Lines from the records below that contain the word "background" are to be copied out.
[Start of Attachment]
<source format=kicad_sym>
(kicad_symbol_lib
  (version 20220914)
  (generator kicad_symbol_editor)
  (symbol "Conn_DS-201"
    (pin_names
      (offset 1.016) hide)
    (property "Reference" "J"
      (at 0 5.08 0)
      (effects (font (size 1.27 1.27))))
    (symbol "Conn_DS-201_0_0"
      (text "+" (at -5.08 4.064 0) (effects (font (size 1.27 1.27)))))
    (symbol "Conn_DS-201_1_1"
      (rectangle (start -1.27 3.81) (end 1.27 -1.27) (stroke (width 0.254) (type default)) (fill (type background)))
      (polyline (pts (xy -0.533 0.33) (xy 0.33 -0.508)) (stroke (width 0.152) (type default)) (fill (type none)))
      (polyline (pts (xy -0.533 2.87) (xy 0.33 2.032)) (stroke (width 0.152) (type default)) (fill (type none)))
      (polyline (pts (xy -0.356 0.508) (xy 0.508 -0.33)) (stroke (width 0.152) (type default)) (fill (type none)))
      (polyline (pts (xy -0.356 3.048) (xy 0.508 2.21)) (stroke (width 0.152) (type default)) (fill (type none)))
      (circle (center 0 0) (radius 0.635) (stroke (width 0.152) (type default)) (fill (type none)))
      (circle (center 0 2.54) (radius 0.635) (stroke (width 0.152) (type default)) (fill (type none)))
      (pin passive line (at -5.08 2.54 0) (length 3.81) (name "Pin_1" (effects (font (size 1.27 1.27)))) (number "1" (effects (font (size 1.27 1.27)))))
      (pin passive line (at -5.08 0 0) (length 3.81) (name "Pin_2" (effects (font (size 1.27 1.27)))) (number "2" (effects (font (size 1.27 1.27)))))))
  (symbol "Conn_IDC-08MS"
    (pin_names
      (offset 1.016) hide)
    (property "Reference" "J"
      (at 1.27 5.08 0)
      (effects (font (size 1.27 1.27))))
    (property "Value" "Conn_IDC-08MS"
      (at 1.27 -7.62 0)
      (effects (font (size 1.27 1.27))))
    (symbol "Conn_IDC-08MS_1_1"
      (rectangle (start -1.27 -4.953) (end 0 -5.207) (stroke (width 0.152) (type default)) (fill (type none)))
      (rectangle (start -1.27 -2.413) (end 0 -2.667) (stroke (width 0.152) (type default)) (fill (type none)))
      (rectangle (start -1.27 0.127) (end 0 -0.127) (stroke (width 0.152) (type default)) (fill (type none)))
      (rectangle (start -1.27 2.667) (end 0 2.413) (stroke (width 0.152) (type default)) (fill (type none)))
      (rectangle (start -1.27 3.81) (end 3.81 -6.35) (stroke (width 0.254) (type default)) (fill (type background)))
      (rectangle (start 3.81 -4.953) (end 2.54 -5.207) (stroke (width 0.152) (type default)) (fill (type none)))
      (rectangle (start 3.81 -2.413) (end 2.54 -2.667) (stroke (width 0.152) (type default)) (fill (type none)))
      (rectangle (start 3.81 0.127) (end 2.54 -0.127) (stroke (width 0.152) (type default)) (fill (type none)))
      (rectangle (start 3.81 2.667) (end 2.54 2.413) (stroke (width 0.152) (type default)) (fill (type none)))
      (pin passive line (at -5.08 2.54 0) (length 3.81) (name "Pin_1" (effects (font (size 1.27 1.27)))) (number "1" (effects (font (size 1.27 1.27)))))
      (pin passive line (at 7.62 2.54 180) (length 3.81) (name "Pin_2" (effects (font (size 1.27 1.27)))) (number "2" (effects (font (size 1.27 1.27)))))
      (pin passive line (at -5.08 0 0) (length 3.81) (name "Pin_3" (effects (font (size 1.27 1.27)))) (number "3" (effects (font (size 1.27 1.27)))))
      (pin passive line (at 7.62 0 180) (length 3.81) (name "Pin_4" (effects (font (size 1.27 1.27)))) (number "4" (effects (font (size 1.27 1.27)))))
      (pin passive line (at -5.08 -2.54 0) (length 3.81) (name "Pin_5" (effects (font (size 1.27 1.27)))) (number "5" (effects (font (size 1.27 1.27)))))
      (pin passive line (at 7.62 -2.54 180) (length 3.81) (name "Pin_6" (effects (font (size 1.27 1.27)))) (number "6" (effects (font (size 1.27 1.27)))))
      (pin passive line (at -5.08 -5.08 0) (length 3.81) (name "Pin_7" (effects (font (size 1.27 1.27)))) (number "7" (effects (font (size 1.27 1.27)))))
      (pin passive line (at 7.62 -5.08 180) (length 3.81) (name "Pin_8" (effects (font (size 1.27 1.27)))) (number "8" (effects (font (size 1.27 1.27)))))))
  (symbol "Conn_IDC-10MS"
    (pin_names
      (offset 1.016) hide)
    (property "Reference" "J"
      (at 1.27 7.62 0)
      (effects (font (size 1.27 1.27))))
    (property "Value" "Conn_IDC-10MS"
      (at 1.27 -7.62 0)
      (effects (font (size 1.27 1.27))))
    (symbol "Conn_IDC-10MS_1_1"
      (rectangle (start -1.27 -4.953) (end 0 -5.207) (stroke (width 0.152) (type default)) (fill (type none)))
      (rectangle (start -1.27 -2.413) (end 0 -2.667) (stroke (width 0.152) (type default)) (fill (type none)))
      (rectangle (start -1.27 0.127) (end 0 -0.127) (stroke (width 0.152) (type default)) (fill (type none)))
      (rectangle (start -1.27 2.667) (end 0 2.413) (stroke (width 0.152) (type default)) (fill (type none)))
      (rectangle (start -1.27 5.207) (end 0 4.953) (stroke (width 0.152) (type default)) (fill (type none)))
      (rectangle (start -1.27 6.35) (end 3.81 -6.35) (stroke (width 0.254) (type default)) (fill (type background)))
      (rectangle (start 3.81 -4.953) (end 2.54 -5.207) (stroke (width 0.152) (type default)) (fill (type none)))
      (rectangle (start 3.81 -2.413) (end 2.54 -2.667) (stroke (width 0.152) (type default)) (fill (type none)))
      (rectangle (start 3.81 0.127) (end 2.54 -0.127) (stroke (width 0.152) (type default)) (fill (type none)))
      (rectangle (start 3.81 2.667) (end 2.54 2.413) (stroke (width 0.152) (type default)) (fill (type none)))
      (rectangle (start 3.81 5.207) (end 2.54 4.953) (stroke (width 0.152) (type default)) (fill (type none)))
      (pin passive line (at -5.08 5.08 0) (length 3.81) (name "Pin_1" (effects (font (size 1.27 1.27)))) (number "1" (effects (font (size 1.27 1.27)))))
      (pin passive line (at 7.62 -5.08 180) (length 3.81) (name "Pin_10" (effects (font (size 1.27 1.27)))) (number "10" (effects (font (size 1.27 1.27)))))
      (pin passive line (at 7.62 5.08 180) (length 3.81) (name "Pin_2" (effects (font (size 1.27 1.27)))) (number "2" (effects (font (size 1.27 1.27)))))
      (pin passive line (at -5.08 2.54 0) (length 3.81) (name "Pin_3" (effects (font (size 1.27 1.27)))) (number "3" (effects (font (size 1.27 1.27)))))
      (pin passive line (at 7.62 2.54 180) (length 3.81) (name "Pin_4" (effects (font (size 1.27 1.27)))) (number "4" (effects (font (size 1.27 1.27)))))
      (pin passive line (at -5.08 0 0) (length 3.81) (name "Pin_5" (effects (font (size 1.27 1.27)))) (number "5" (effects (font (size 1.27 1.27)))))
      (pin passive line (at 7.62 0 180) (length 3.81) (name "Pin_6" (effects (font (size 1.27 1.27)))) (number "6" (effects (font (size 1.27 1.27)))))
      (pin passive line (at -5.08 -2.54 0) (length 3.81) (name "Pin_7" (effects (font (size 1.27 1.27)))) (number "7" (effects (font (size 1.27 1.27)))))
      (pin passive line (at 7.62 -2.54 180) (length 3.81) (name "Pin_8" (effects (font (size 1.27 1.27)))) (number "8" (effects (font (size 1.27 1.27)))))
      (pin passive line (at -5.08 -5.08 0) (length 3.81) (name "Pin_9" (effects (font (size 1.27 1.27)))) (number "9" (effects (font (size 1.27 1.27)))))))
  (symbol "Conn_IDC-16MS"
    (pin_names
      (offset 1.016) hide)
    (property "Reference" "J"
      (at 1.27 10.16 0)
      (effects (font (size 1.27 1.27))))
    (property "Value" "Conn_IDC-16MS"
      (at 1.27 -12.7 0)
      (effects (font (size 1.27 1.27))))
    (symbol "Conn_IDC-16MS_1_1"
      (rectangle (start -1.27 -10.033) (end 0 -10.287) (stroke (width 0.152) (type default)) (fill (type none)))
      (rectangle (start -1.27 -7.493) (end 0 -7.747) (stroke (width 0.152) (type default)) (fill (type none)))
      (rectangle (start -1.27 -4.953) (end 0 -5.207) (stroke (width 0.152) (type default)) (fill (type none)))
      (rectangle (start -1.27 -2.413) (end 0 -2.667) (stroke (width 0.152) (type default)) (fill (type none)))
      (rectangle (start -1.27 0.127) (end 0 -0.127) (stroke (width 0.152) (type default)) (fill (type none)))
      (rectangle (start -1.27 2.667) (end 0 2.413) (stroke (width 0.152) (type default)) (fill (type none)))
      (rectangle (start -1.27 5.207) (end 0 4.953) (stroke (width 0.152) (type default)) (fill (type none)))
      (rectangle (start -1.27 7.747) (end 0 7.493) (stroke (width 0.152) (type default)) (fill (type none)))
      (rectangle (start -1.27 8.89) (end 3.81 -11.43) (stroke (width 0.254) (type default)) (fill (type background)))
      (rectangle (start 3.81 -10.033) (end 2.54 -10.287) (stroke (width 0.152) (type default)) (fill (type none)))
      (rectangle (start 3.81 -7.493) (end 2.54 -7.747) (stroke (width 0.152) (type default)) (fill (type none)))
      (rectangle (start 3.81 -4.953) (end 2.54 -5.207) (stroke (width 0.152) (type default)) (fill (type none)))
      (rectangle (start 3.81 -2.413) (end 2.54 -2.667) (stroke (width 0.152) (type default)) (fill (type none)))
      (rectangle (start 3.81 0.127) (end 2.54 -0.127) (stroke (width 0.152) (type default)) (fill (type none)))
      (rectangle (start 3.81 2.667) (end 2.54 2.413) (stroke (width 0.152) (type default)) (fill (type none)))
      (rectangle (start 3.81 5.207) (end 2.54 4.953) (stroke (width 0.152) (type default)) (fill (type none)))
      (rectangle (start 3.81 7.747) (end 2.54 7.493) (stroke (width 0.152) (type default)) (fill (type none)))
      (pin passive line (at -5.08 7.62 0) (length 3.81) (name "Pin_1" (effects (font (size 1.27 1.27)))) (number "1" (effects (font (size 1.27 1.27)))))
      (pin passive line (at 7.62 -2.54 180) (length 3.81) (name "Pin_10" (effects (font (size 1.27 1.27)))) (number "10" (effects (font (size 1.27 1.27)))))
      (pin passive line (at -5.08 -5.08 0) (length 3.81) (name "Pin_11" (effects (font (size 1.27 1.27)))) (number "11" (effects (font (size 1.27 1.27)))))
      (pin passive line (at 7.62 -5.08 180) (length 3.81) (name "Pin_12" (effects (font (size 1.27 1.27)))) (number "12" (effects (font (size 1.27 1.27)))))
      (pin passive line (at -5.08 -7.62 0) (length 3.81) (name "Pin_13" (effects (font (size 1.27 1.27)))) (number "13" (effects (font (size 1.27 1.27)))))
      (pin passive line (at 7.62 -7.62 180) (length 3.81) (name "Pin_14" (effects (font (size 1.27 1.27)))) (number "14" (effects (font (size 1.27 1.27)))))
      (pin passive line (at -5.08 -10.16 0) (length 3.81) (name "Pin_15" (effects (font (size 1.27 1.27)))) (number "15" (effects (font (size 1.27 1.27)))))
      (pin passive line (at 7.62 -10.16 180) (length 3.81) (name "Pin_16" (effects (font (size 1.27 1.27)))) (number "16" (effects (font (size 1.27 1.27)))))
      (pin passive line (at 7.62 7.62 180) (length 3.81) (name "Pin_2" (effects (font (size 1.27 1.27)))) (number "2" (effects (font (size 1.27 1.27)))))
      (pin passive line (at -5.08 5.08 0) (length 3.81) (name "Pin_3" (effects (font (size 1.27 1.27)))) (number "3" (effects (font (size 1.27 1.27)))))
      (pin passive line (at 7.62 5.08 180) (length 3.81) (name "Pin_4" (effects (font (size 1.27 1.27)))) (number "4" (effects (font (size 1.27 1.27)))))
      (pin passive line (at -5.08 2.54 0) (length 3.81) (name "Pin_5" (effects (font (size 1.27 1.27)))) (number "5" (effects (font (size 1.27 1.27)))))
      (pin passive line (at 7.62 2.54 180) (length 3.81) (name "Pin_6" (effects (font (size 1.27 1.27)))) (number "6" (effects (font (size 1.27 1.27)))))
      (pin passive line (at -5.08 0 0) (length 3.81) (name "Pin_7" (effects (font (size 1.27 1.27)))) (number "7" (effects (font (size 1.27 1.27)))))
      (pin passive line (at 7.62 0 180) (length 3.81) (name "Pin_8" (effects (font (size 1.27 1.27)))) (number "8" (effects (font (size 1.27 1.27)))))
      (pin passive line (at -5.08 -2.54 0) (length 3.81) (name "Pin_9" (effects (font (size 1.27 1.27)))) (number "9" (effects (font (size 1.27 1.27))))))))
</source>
[End of Attachment]
Answer to the problem:
      (rectangle (start -1.27 3.81) (end 1.27 -1.27) (stroke (width 0.254) (type default)) (fill (type background)))
      (rectangle (start -1.27 3.81) (end 3.81 -6.35) (stroke (width 0.254) (type default)) (fill (type background)))
      (rectangle (start -1.27 6.35) (end 3.81 -6.35) (stroke (width 0.254) (type default)) (fill (type background)))
      (rectangle (start -1.27 8.89) (end 3.81 -11.43) (stroke (width 0.254) (type default)) (fill (type background)))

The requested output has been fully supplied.